Julien Tranchino

Retour aux habitudes

© Julien Tranchino - 5 mai 2017

Le début de chacune de mes saisons « truite » passe par des étapes obligatoires, l’Arve puis la Menoge. C’est une sorte de rituel initiatique annuel. J’ai donc commencé par l’Arve, qui ne fut pas très généreuse, mais le fort manque d’eau de cette année m’a obligé de reporter mon rencard « menogial ». La truite mise de côté, je suis même allé découvrir d’autres techniques. Qu’à cela ne tienne, les pluies de ces derniers jours, malgré la sécheresse persistante, m’ont redonné du baume au cœur. Retour aux habitudes ! Il fait beau, l’après-midi n’est pas fini et j’ai terminé tout ce que j’avais à faire. J’attrape ma canne à mouche, mon moulin, mon sac, mes cuissardes, lunettes, casquette, le tout dans le coffre et me voici parti à l’aventure !

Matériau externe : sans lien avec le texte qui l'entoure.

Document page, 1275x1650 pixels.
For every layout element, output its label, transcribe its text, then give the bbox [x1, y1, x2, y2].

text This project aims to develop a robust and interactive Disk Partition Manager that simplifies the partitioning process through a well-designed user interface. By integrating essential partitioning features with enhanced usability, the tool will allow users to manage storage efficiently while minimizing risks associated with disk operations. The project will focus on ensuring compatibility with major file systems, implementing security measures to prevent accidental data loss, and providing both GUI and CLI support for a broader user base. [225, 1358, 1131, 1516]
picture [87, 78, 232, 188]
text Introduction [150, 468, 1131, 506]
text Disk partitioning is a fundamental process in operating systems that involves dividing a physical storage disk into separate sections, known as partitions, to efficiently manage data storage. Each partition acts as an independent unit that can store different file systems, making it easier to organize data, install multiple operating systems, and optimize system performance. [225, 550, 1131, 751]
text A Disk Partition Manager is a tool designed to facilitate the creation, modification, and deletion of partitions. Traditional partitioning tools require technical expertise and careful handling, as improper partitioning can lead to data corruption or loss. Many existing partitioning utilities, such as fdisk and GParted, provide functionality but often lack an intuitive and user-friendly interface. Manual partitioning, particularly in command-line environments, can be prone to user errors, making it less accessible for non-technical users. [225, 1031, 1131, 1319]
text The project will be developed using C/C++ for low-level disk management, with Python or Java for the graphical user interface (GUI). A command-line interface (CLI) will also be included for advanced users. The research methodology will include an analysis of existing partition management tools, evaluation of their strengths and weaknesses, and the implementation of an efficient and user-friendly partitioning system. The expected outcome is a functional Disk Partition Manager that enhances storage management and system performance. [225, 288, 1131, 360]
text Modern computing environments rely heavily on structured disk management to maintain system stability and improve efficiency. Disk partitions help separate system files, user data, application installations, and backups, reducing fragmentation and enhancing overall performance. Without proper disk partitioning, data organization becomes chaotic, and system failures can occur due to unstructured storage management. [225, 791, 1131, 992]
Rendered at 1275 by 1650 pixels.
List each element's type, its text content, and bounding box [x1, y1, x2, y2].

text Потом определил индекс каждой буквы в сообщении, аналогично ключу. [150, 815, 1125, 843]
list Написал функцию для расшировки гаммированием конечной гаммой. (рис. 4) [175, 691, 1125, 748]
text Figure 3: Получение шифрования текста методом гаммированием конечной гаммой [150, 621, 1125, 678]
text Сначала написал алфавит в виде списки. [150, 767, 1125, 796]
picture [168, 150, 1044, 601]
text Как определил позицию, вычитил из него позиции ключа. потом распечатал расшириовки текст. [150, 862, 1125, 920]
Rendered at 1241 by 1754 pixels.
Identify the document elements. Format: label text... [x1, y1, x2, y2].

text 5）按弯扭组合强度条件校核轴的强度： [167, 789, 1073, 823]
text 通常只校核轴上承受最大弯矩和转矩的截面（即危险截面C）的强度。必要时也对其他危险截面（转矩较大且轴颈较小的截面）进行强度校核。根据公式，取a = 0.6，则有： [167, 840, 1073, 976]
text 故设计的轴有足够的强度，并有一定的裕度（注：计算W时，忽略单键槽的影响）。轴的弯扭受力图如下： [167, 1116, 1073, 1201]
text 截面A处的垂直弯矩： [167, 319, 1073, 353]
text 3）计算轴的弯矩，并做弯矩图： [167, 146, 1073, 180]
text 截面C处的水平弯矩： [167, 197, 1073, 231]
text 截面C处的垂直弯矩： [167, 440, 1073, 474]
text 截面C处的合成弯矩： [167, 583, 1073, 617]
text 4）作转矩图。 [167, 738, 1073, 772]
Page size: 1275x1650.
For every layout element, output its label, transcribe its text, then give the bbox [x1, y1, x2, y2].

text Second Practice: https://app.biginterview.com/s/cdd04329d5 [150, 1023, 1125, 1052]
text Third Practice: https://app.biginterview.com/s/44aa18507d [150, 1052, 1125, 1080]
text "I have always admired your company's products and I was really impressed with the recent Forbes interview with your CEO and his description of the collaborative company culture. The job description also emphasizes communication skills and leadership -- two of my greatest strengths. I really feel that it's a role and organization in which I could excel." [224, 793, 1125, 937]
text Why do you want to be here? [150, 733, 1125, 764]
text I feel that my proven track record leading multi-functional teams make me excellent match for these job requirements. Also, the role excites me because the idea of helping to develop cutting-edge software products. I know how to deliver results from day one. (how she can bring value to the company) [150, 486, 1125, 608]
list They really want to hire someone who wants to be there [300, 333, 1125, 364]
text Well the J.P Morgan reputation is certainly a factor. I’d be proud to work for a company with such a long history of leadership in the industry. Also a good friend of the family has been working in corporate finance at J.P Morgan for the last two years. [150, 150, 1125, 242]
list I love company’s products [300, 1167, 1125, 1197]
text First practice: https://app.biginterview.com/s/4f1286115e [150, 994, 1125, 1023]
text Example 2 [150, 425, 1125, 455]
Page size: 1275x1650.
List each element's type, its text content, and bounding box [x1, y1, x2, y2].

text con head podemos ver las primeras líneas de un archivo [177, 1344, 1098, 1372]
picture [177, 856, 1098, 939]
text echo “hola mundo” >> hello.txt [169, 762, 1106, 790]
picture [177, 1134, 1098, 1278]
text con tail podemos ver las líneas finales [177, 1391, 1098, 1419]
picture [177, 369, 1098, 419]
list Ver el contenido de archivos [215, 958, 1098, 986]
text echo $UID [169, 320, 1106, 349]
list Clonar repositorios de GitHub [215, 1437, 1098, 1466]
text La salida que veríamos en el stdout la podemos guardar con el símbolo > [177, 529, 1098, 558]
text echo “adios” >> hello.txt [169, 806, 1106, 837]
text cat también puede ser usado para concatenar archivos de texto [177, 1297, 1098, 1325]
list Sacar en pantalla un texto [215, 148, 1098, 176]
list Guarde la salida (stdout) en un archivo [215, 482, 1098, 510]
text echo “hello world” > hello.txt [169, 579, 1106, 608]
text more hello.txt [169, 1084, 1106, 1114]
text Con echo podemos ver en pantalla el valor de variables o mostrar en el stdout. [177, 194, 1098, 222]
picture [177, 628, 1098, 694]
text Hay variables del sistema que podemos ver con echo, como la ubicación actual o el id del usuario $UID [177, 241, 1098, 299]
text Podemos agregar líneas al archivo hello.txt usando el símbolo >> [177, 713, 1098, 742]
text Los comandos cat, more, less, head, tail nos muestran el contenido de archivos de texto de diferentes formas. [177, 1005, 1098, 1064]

Comme je le dis souvent, ce n’est pas la taille des poissons qui m’attire dans cette rivière mais la vivacité et les couleurs des truites. Je choisi un parcours assez court, que je me suis approprié au fil du temps pour les moments où le temps est compté. La Menoge est très pêchée, et il n’est pas rare de tomber sur un autre pêcheur en remontant le cours d’eau mais sur ce secteur je ne croise que peu d’autres pratiquants, malgré les nombreuses traces au sol. Par contre, au détour du chemin, entre deux spots ou sur le chemin du retour à la voiture, il m’arrive souvent de discuter avec des promeneurs, cyclistes, et même des cavaliers. Nous partageons la rivière et la nature autour avec d’autres personnes qui n’ont pas forcément la même passion mais qui n’hésitent pas à en parler l’espace de quelques minutes. C’est peut-être ce qui fait aussi le charme de ce coin. Mais trêve de discours de politicien et revenons à nos nageoires.

Je me gare, me change, prépare la canne et je commence à marcher vers la rivière. Mes sens s’activent à nouveau petit à petit. tout commence avec le doux bruit de l’eau qui berce mes oreilles. Puis viennent les odeurs de la foret : les arbres, les sapins, l’ail des ours, la mousse… et enfin vient l’odeur de la Menoge, assez reconnaissable. À ce moment, je me demande comment j’ai pu tenir jusqu’en mai avant de revenir. Je sors une nymphe. Premier lancer, première dérive, première tape, premier ferrage, premier décroché. Deuxième lancer, première accroche au fond, première casse. Bon, là, niveau sensations, j’ai rattrapé le retard. Je quitte la gouille et commence à ratisser sous la berge au-dessus. Ça paie. Une truite à la main. Changement de spot, deux dérives suffisent à sortir l’épuisette.

Je continue mon chemin et tente plusieurs arrêts, pas tous payants. J’arrive en bas d’un beau plat et je fais une halte pour essayer de voir ne serait-ce qu’un gobage, en vain. Tant pis, je resterai en nymphe. Je promène ma ligne de pierre en pierre, laissant quelques trous tranquilles. J’arrive devant un spot que je ne fais habituellement pas. Il n’y a peu d’espace et le secteur est très encombré mais aujourd’hui cette zone m’attire. J’entame une dérive puis une seconde et je laisse aller ma ligne un peu plus loin sous les branches. Une gourmande répond présent. Je ferre, elle remonte le courant et je la bride pour pas qu’elle reparte sous les branchages. Hop, dans la filoche. Une belle aux points bien colorés.

Malheureusement, le temps file et ne m’attend pas. Quelques dérives au-dessus et une truite qui ne voudra pas lâcher le filet de mon épuisette, il est temps pour moi de partir. Je m’arrête brièvement discuter avec une promeneuse et la rassurer sur la qualité de l’eau et les poissons qui s’y trouve et je rentre en longeant la rivière, admirant le courant et en respirant les odeurs environnantes à plein nez.